Assignment>
Reproduce the text of each item below line for line, leaving out the pictures.
------------------------------------------------
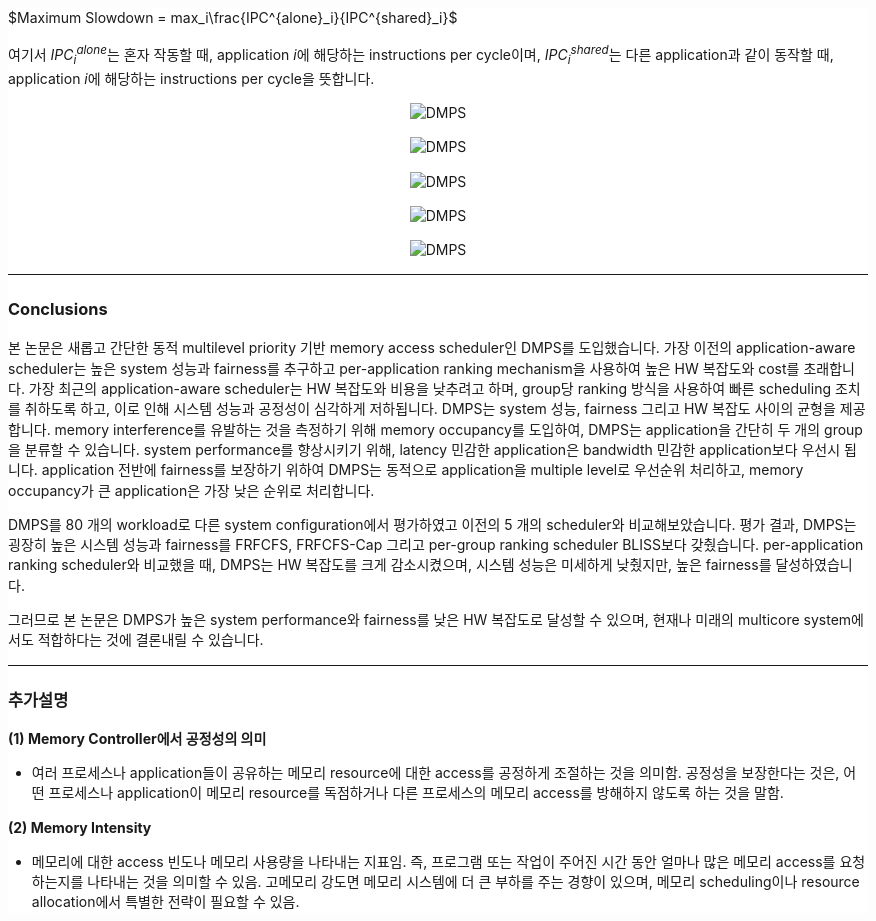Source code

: </p>

$Maximum Slowdown = max_i\frac{IPC^{alone}_i}{IPC^{shared}_i}$

</center>

여기서 $IPC^{alone}_i$는 혼자 작동할 때, application $i$에 해당하는 instructions per cycle이며, $IPC^{shared}_i$는 다른 application과 같이 동작할 때, application $i$에 해당하는 instructions per cycle을 뜻합니다. 

<p align="center"><img src="../../assets/images/23103004.png" width="700px" height="500px" title="DMPS" alt="DMPS" ><img></p>


<p align="center"><img src="../../assets/images/23103005.png" width="700px" height="500px" title="DMPS" alt="DMPS" ><img></p>

<p align="center"><img src="../../assets/images/23103006.png" width="700px" height="500px" title="DMPS" alt="DMPS" ><img></p>

<p align="center"><img src="../../assets/images/23103007.png" width="700px" height="500px" title="DMPS" alt="DMPS" ><img></p>

<p align="center"><img src="../../assets/images/23103008.png" width="700px" height="500px" title="DMPS" alt="DMPS" ><img></p>

---

### Conclusions

본 논문은 새롭고 간단한 동적 multilevel priority 기반 memory access scheduler인 DMPS를 도입했습니다. 가장 이전의 application-aware scheduler는 높은 system 성능과 fairness를 추구하고 per-application ranking mechanism을 사용하여 높은 HW 복잡도와 cost를 초래합니다. 가장 최근의 application-aware scheduler는 HW 복잡도와 비용을 낮추려고 하며, group당 ranking 방식을 사용하여 빠른 scheduling 조치를 취하도록 하고, 이로 인해 시스템 성능과 공정성이 심각하게 저하됩니다. DMPS는 system 성능, fairness 그리고 HW 복잡도 사이의 균형을 제공합니다. memory interference를 유발하는 것을 측정하기 위해 memory occupancy를 도입하여, DMPS는 application을 간단히 두 개의 group을 분류할 수 있습니다. system performance를 향상시키기 위해, latency 민감한 application은 bandwidth 민감한 application보다 우선시 됩니다. application 전반에 fairness를 보장하기 위하여 DMPS는 동적으로 application을 multiple level로 우선순위 처리하고, memory occupancy가 큰 application은 가장 낮은 순위로 처리합니다. 

DMPS를 80 개의 workload로 다른 system configuration에서 평가하였고 이전의 5 개의 scheduler와 비교해보았습니다. 평가 결과, DMPS는 굉장히 높은 시스템 성능과 fairness를 FRFCFS, FRFCFS-Cap 그리고 per-group ranking scheduler BLISS보다 갖췄습니다. per-application ranking scheduler와 비교했을 때, DMPS는 HW 복잡도를 크게 감소시켰으며, 시스템 성능은 미세하게 낮췄지만, 높은 fairness를 달성하였습니다. 

그러므로 본 논문은 DMPS가 높은 system performance와 fairness를 낮은 HW 복잡도로 달성할 수 있으며, 현재나 미래의 multicore system에서도 적합하다는 것에 결론내릴 수 있습니다. 


---

### 추가설명

**(1) Memory Controller에서 공정성의 의미**

- 여러 프로세스나 application들이 공유하는 메모리 resource에 대한 access를 공정하게 조절하는 것을 의미함. 공정성을 보장한다는 것은, 어떤 프로세스나 application이 메모리 resource를 독점하거나 다른 프로세스의 메모리 access를 방해하지 않도록 하는 것을 말함. 

**(2) Memory Intensity**

- 메모리에 대한 access 빈도나 메모리 사용량을 나타내는 지표임. 즉, 프로그램 또는 작업이 주어진 시간 동안 얼마나 많은 메모리 access를 요청하는지를 나타내는 것을 의미할 수 있음. 고메모리 강도면 메모리 시스템에 더 큰 부하를 주는 경향이 있으며, 메모리 scheduling이나 resource allocation에서 특별한 전략이 필요할 수 있음.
------------------------------------------------
Written reply>
Source code

: </p>

$Maximum Slowdown = max_i\frac{IPC^{alone}_i}{IPC^{shared}_i}$

</center>

여기서 $IPC^{alone}_i$는 혼자 작동할 때, application $i$에 해당하는 instructions per cycle이며, $IPC^{shared}_i$는 다른 application과 같이 동작할 때, application $i$에 해당하는 instructions per cycle을 뜻합니다. 

<p align="center"><img src="../../assets/images/23103004.png" width="700px" height="500px" title="DMPS" alt="DMPS" ><img></p>


<p align="center"><img src="../../assets/images/23103005.png" width="700px" height="500px" title="DMPS" alt="DMPS" ><img></p>

<p align="center"><img src="../../assets/images/23103006.png" width="700px" height="500px" title="DMPS" alt="DMPS" ><img></p>

<p align="center"><img src="../../assets/images/23103007.png" width="700px" height="500px" title="DMPS" alt="DMPS" ><img></p>

<p align="center"><img src="../../assets/images/23103008.png" width="700px" height="500px" title="DMPS" alt="DMPS" ><img></p>

---

### Conclusions

본 논문은 새롭고 간단한 동적 multilevel priority 기반 memory access scheduler인 DMPS를 도입했습니다. 가장 이전의 application-aware scheduler는 높은 system 성능과 fairness를 추구하고 per-application ranking mechanism을 사용하여 높은 HW 복잡도와 cost를 초래합니다. 가장 최근의 application-aware scheduler는 HW 복잡도와 비용을 낮추려고 하며, group당 ranking 방식을 사용하여 빠른 scheduling 조치를 취하도록 하고, 이로 인해 시스템 성능과 공정성이 심각하게 저하됩니다. DMPS는 system 성능, fairness 그리고 HW 복잡도 사이의 균형을 제공합니다. memory interference를 유발하는 것을 측정하기 위해 memory occupancy를 도입하여, DMPS는 application을 간단히 두 개의 group을 분류할 수 있습니다. system performance를 향상시키기 위해, latency 민감한 application은 bandwidth 민감한 application보다 우선시 됩니다. application 전반에 fairness를 보장하기 위하여 DMPS는 동적으로 application을 multiple level로 우선순위 처리하고, memory occupancy가 큰 application은 가장 낮은 순위로 처리합니다. 

DMPS를 80 개의 workload로 다른 system configuration에서 평가하였고 이전의 5 개의 scheduler와 비교해보았습니다. 평가 결과, DMPS는 굉장히 높은 시스템 성능과 fairness를 FRFCFS, FRFCFS-Cap 그리고 per-group ranking scheduler BLISS보다 갖췄습니다. per-application ranking scheduler와 비교했을 때, DMPS는 HW 복잡도를 크게 감소시켰으며, 시스템 성능은 미세하게 낮췄지만, 높은 fairness를 달성하였습니다. 

그러므로 본 논문은 DMPS가 높은 system performance와 fairness를 낮은 HW 복잡도로 달성할 수 있으며, 현재나 미래의 multicore system에서도 적합하다는 것에 결론내릴 수 있습니다. 


---

### 추가설명

**(1) Memory Controller에서 공정성의 의미**

- 여러 프로세스나 application들이 공유하는 메모리 resource에 대한 access를 공정하게 조절하는 것을 의미함. 공정성을 보장한다는 것은, 어떤 프로세스나 application이 메모리 resource를 독점하거나 다른 프로세스의 메모리 access를 방해하지 않도록 하는 것을 말함. 

**(2) Memory Intensity**

- 메모리에 대한 access 빈도나 메모리 사용량을 나타내는 지표임. 즉, 프로그램 또는 작업이 주어진 시간 동안 얼마나 많은 메모리 access를 요청하는지를 나타내는 것을 의미할 수 있음. 고메모리 강도면 메모리 시스템에 더 큰 부하를 주는 경향이 있으며, 메모리 scheduling이나 resource allocation에서 특별한 전략이 필요할 수 있음.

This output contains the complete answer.